__Provided material__
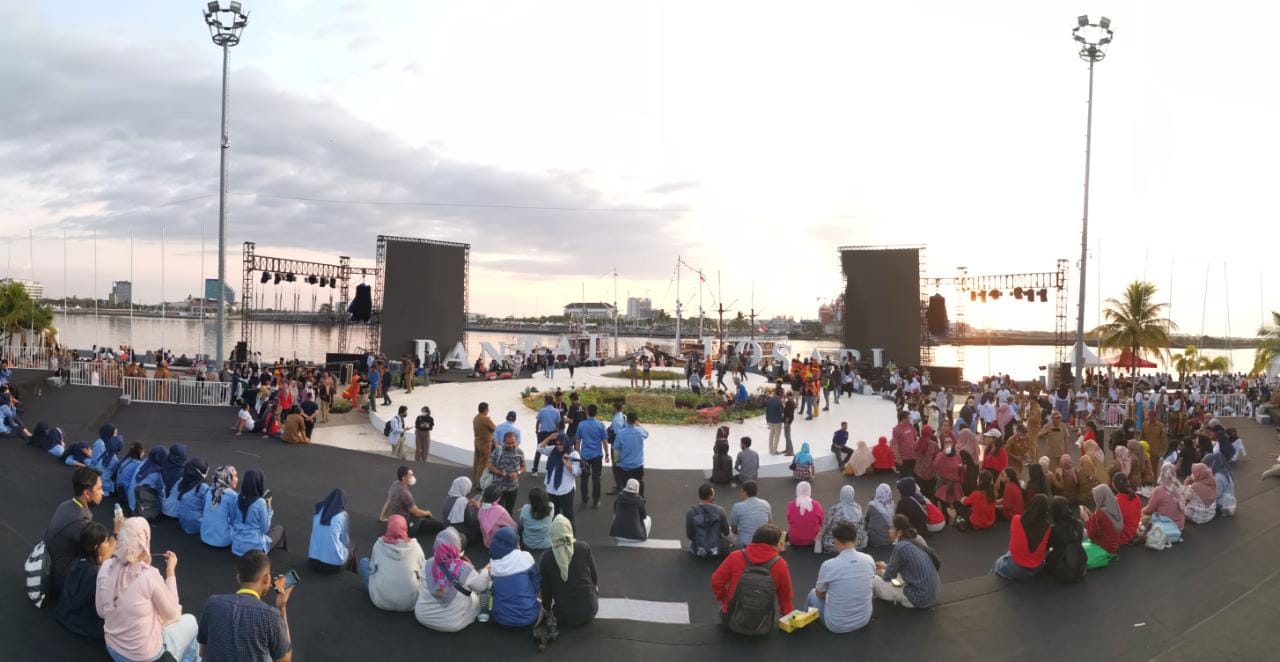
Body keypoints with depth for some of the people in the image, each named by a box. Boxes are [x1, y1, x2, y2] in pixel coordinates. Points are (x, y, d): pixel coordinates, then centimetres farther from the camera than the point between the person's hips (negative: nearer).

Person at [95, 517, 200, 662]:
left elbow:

__How to complete this task__
Reprint the listing above verbatim but drop the images.

__Expected answer__
Body keypoints with depth for some of the people in the image, each named by a box. Boxes are [x1, y1, x2, y2] in pixel coordinates. Points are (x, y, d): pixel coordinates, then centimetres farther from the camera than the point between the person's hips (negative: nearer).

Person at [95, 517, 200, 662]:
left elbow:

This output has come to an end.